Rebus nodded. They’d searched the immediate vicinity of the body, then widened the search until a cadet found the bullet. Its calibre was eight millimetre, matching the wound to the heart, but it offered no other clues.

‘You also found,’ said Rebus, ‘that the deceased had suffered a broken arm at some time in the past.’

‘Did I?’

‘But again it didn’t get us any further forward.’

‘Especially,’ said Curt, mopping his bowl with bread, ‘bearing in mind the reputation of the Central. Probably every second person in the place had been in a fight and suffered some breakages.’

Rebus was nodding. ‘Agreed, yet he was never identified. If he’d been a regular, or one of the staff, surely someone would have come forward. But nobody ever did.’

‘Well, it was a long time ago. Are you about to start dusting off some ghosts?’

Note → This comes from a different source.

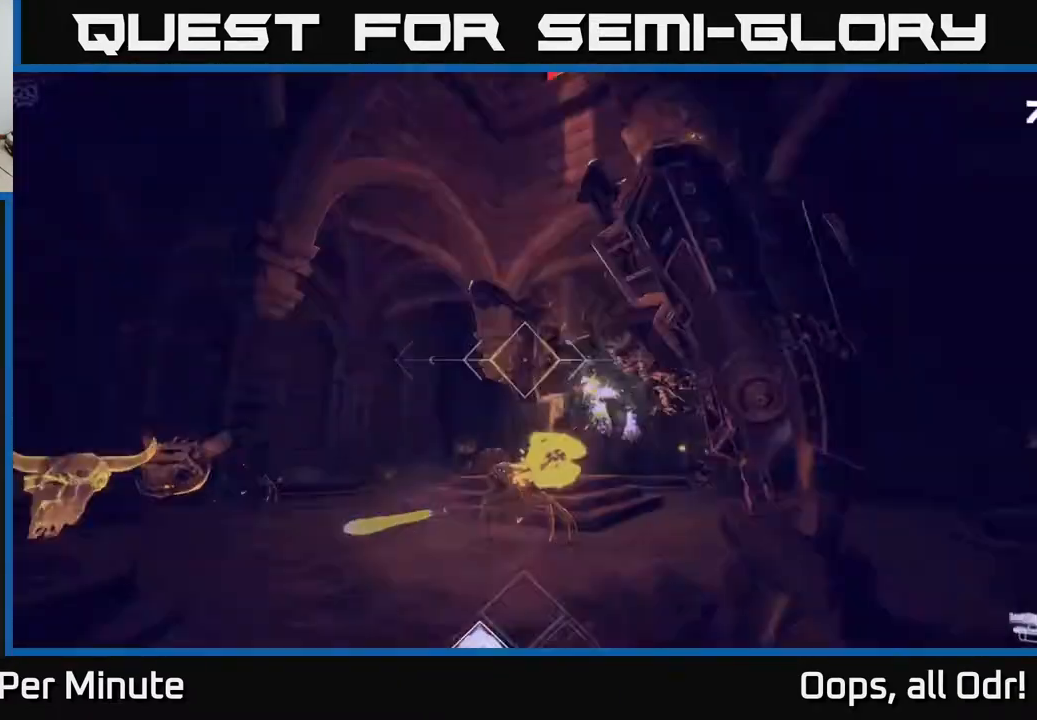
{"buttons": [], "left_stick": "right", "right_stick": "right", "events": [[67, "R2", "up"], [100, "right_stick", "center"], [233, "right_stick", "down"], [333, "R2", "down"], [350, "right_stick", "center"], [400, "R2", "up"], [500, "right_stick", "right"]]}
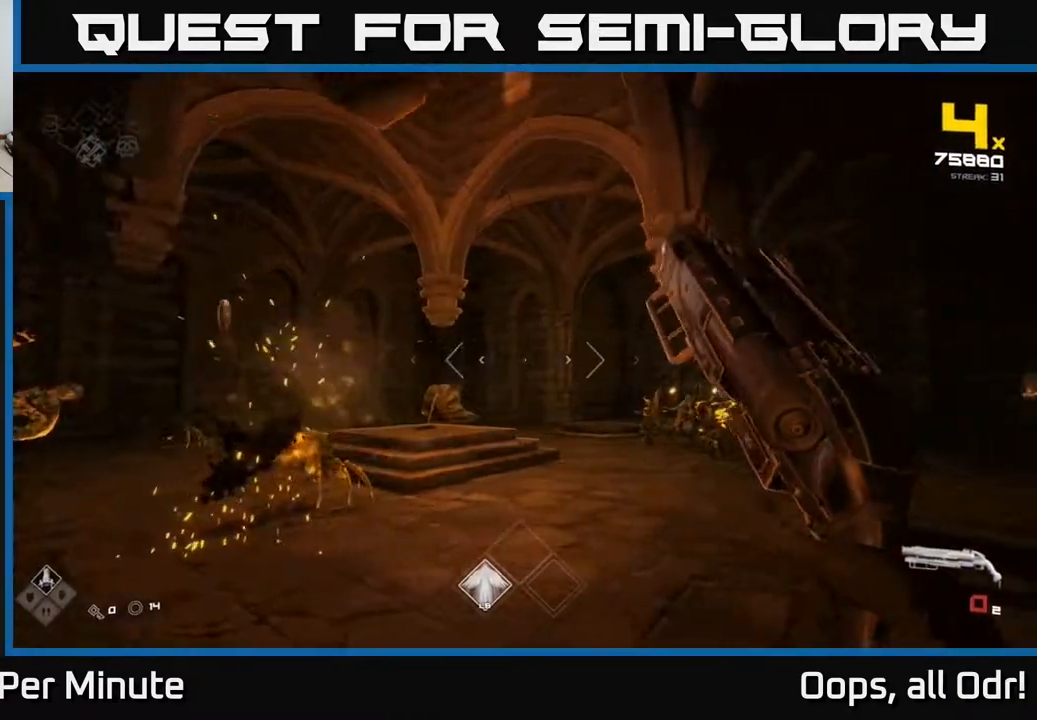
{"buttons": ["R1"], "left_stick": "up-right", "right_stick": "center", "events": [[133, "R1", "down"], [133, "right_stick", "center"], [233, "left_stick", "up-right"], [250, "R1", "up"], [433, "R1", "down"]]}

‘There was nothing ghostly about whoever brained Brian Holmes.’

‘Sergeant Holmes? What happened?’

Rebus was hoping to spend some of the afternoon reading through more of the case-notes. He’d thought it would take half a day; but this had been optimistic from the start. He was now thinking in terms of half a week, including some evening reading in the flat. There was so much stuff. Lengthy reports from the fire department, the council’s building department, news clippings, police reports, interview statement…

But when he got back to St Leonard’s, Lauderdale was waiting. He had received Rebus’s hasty comment on the money-lending surveillance, and now wanted to push things on. Which meant that Rebus was trapped in the Chief Inspector’s office for the best part of two hours, an hour of it head-to-head stuff. For the other hour, they were joined by Detective Inspector Alister Flower, who had worked out of St Leonard’s since its opening day back in September 1989 and bragged continually that when he had shaken hands with the main dignitary at the occasion, they had both turned out to be Masons, with Flower’s being the older clan.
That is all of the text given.